» **ARTICLE**
******************************

C'est l'autre casse-tête du chômage. Fin février, la France
comptait 761.400 chômeurs seniors contre 537.700 de moins de 25 ans.
Alors que François Hollande a fait de l'emploi des jeunes sa priorité,
c'est à l'autre extrême de la pyramide que la situation se tend. Sans
vraie solution pour l'instant.
Boll pour « Les Echos »
Les emplois d'avenir ? Réservés aux moins de 26 ans. Le contrat de génération ? Une prime à l'embauche des jeunes qui ne dit pas son nom. La courbe du chômage ne s'est pas inversée ? « Celle des jeunes, si », rétorque le gouvernement. François Hollande a fait des jeunes l'alpha et l'oméga de sa politique de l'emploi. « Je ne veux être jugé que sur un seul objectif : les jeunes vivront-ils mieux en 2017 qu'en 2012 »,, martelait-il déjà durant la campagne. Un choix revendiqué et dicté par une urgence : avec un taux de chômage des moins de 25 ans dépassant les 20 % de longue date, difficile de ne pas en faire une priorité.
Mais, pendant que l'exécutif s'évertue à limiter la casse au bas de la pyramide des âges, la situation s'aggrave à son sommet sans qu'aucune réponse d'ampleur ne soit apportée. Bien sûr, le taux de chômage des plus de 50 ans, à 6,4 % « seulement », a encore de quoi faire des envieux. Mais il ne doit pas occulter une autre réalité : en 2013, le nombre de chômeurs seniors a bondi de 80.000… soit près de la moitié de la hausse globale du chômage (+ 175.000). En cinq ans, leur nombre a plus que doublé, sous l'effet de la crise, mais aussi de la fin des dispenses de recherche d'emploi des plus de 57 ans, qui sont ainsi « revenus » dans les statistiques. Pôle emploi comptait fin février 761.400 chômeurs seniors… contre 537.700 de moins de 25 ans
Que faire ? La politique d'emploi des seniors bâtie depuis une décennie par la droite et en s'inspirant des pays nordiques se concentre sur leur maintien dans l'emploi. L'extinction des préretraites publiques, la lutte accrue contre la pénibilité et les réformes des retraites ont de fait constitué autant d'incitations salutaires à prolonger l'activité. « La meilleure politique d'emploi des seniors, c'est de reculer l'âge de la retraite. On l'a vu en France comme dans tous les autres pays », insiste Bertrand Martinot, économiste et ex-directeur général de l'emploi et de la formation de 2008 à 2012. Cette priorité au maintien se retrouve aussi dans les accords seniors, obligatoires depuis 2009 : les employeurs y jouent le jeu pour prolonger l'activité (préparation en amont des fins de carrière, adaptation des postes, des horaires, etc.), mais ne s'engagent pas sur des recrutements.
Les résultats ont effectivement suivi, avec un net redressement du taux d'emploi des seniors, même si la France, partie de loin, demeure sous la moyenne des pays de l'OCDE. Le gouvernement socialiste s'est jusqu'ici contenté de mollement prolonger cette logique, en allongeant la durée de cotisation pour une retraite à taux plein et en liant dans le contrat de génération les primes à l'embauche d'un jeune au maintien dans l'emploi d'un senior érigé en tuteur. La forte progression du chômage des seniors pointe pourtant que ce service minimum ne saurait plus suffire.

******************************

» **DONNÉES DE TRAVAIL**
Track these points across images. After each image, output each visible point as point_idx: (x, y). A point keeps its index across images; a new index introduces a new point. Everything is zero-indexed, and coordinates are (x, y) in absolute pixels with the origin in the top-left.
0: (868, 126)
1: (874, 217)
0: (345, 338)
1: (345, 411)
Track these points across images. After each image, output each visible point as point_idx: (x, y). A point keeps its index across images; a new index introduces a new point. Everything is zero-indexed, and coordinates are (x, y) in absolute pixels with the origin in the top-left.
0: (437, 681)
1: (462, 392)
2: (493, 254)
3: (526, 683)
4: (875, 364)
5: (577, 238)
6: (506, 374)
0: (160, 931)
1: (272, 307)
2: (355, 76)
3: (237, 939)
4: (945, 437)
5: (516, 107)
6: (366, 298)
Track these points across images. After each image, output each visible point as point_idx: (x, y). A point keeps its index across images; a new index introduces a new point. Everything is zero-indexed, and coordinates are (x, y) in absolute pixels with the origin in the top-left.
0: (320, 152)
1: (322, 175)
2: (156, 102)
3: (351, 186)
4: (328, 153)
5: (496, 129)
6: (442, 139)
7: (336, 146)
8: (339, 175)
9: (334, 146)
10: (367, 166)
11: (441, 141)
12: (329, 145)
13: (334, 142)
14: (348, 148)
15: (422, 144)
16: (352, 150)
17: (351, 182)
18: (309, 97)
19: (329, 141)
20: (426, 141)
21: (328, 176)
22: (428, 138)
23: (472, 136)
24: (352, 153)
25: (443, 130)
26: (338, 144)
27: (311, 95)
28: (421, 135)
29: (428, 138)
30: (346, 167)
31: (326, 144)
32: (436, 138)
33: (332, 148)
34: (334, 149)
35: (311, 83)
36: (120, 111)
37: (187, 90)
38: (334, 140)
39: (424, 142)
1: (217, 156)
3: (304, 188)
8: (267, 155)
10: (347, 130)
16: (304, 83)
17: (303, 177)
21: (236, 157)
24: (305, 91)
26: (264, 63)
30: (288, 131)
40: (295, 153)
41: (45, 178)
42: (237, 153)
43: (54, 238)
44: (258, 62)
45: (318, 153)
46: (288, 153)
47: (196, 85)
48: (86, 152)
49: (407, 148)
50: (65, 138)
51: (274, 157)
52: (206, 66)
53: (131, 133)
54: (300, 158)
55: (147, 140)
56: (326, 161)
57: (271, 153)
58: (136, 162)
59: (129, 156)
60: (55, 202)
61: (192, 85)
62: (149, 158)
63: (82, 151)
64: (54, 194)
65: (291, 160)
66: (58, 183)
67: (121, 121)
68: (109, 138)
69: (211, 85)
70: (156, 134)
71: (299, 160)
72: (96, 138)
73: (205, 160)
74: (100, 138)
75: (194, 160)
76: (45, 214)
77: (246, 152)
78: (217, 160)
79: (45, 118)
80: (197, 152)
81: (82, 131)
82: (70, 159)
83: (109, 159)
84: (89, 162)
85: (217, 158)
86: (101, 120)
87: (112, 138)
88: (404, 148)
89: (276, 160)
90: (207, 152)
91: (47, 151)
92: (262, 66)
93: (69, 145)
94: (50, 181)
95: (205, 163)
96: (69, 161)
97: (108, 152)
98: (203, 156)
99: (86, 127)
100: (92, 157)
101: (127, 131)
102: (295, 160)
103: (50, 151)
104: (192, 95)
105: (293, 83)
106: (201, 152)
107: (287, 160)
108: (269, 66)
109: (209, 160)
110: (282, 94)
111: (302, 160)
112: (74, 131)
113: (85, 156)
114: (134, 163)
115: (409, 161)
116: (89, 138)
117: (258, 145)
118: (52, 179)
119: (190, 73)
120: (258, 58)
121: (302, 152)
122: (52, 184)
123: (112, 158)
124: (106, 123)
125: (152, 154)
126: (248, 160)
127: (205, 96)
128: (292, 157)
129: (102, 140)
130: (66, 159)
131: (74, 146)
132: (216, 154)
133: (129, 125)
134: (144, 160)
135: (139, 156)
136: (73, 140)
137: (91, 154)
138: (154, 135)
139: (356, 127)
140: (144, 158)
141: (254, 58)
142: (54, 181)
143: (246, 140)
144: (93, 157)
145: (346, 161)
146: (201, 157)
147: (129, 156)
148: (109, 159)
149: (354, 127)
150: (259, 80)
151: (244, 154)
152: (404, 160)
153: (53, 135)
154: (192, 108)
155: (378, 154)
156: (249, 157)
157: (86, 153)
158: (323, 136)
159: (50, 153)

******************************

» **À FAIRE**
(1) D'après l'article, de combien le nombre de chômeurs seniors a-t-il augmenté en 2013 ?
(2) Mettez à jour le passage des enregistrements qui va de leur début jusqu'à la ligne contenant « 1: (345, 411) », incluse, en remplaçant « zero-indexed » par « indexed from zero ». Ne modifiez rien d'autre et ne donnez que ces lignes.

» **RÉPONSES FOURNIES**
(1) Il a augmenté de 80.000, soit près de la moitié de la hausse globale du chômage.

(2)
Track these points across images. After each image, output each visible point as point_idx: (x, y). A point keeps its index across images; a new index introduces a new point. Everything is indexed from zero, and coordinates are (x, y) in absolute pixels with the origin in the top-left.
0: (868, 126)
1: (874, 217)
0: (345, 338)
1: (345, 411)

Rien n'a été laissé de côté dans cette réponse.